Janet Yellen is no masseuse. Nor is she a pecuniary zeus. Her economic policies sting like grapefruit juice and sound as silly as Dr. Seuss.
My name is Uncle Sam. Uncle-Sam-I-am. I do not like quantitative easing. I call it greenbacks and ham.
Meeting notes released last week from the Federal Reserve’s latest policy-making committee meeting indicate that the Fed has indefinite plans to continue its bond-buying campaign. The New York Times suggests the Fed will replace its existing timeline for keeping interest rates around zero percent with no end mark. (The current timeline is already quite vague: a “considerable time,” which is generally interpreted as upwards of six months.)
Many experts had anticipated that the Fed would raise rates soon, but The Times explains that the agency’s meeting notes indicate “…officials are trying to find a new way to say the same thing [as a ‘considerable time’].” Financial commentator Peter Schiff told Yahoo! Finance he now believes the Fed is heading toward “QE Infinity.”
The majority of the officials currently serving on the Fed’s policy-making committee contend that QE is working. Unfortunately, the only freethinking dissenters—Federal Reserve Bank of Philadelphia president Charles Plosser and Federal Reserve Bank of Dallas president Richard Fisher—will soon be retiring.
This summer, Fisher warned that with the Fed’s current policy: “We are at risk of doing what the Fed has too often done: overstaying our welcome by staying too loose too long.” He added: “We risk not only doing damage to the economy but also being viewed as politically pliant.”

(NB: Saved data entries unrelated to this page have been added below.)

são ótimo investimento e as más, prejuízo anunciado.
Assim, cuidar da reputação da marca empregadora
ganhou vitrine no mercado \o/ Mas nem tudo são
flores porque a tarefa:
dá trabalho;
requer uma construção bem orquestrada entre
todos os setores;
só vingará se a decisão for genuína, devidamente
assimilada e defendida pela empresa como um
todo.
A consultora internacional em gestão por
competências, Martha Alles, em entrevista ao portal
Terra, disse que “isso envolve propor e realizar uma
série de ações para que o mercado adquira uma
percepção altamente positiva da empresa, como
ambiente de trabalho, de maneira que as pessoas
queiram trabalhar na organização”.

Fisher and Plosser’s peers are convinced that QE is responsible for economic improvement. Yellen told the press last month: “We have come far from the worst moments of the crisis and the economy continues to improve.” However, the idea that the Fed has improved the U.S. economy while enlarging its balance sheet is as silly as Dr. Seuss’ tale of green eggs and ham.
Here are the facts:
September 7, 2014: The Lost Angeles Times reports that entrepreneurial startups have dropped 28% since 1977. A few giants (i.e. Wal-Mart) are thriving while small business owners are floundering. Millennials in particular are relinquishing their entrepreneurial dreams.
September 14, 2014: Bureau of Labor Statistics data indicates that while the official unemployment rate is falling, Americans are seeing virtually no gains in wages.
The Associated Press reports that if the economy were healthy, the “churn” rate would be higher: more Americans would be leaving their jobs for higher-paying jobs or starting their own companies than are currently doing so. Meager earnings growth is a sign of a weak recovery because wages tend to increase by more than two percent when overall economic productivity (output per hour) increases.
September 19, 2014: The Wall Street Journal reports that the bulk of economic gains have been felt by a select few—America’s wealthiest individuals—excluding the middle class and working poor.
September 20, 2014: The New York Times reports that Chinese are the leading foreign investors in U.S. real estate, spending $22 billion between March of 2013 and March of 2014. The average Chinese investor can afford a home purchase of $523,148—twice that of the average American buyer.
October 5, 2014: The Federal Reserve Bank of Atlanta releases a report showing that in 2012 only 49% of Americans employed part-time (defined as working less than 35 hours a week) were able to find full-time employment within 12 months.
In 2006—before the Great Recession and what First Lady Michelle Obama has called her husband’s “huge recovery”—61% of Americans were able to move from part-time to full-time work within a year’s time.
October 7, 2014: New York’s historic luxury hotel, the Waldorf-Astoria, announces that it will be purchased by a Chinese insurance company for $1.95 billion, the highest price for which any solo standing U.S. hotel has ever been purchased.
It’s doubtful that QE is truly revitalizing our economy when you consider the lackluster economic trends above alongside the American companies that are slashing benefits (think Wal-Mart’s decision to cut health insurance benefits for 30,000 part-time workers) or laying off workers (Microsoft plans to cut up to 18,000 workers within the next nine months; Time Warner will slash 1,475 positions globally; and Hewlett-Packard will cut 5,000 jobs and Cisco will eliminate 6,000 positions as part of their respective restructuring programs).
Let’s try something different. For example, let’s take the economic advice that entrepreneur Steve Jobs offered President Obama and adopt the successful economic policies that John F. Kennedy implemented to undo the economic crisis that he inherited. After all, Obama’s strategy of raising taxes (think ObamaCare) and Yellen’s strategy of buying bonds (QE) is not recovering the economy at a healthy rate by historical standards.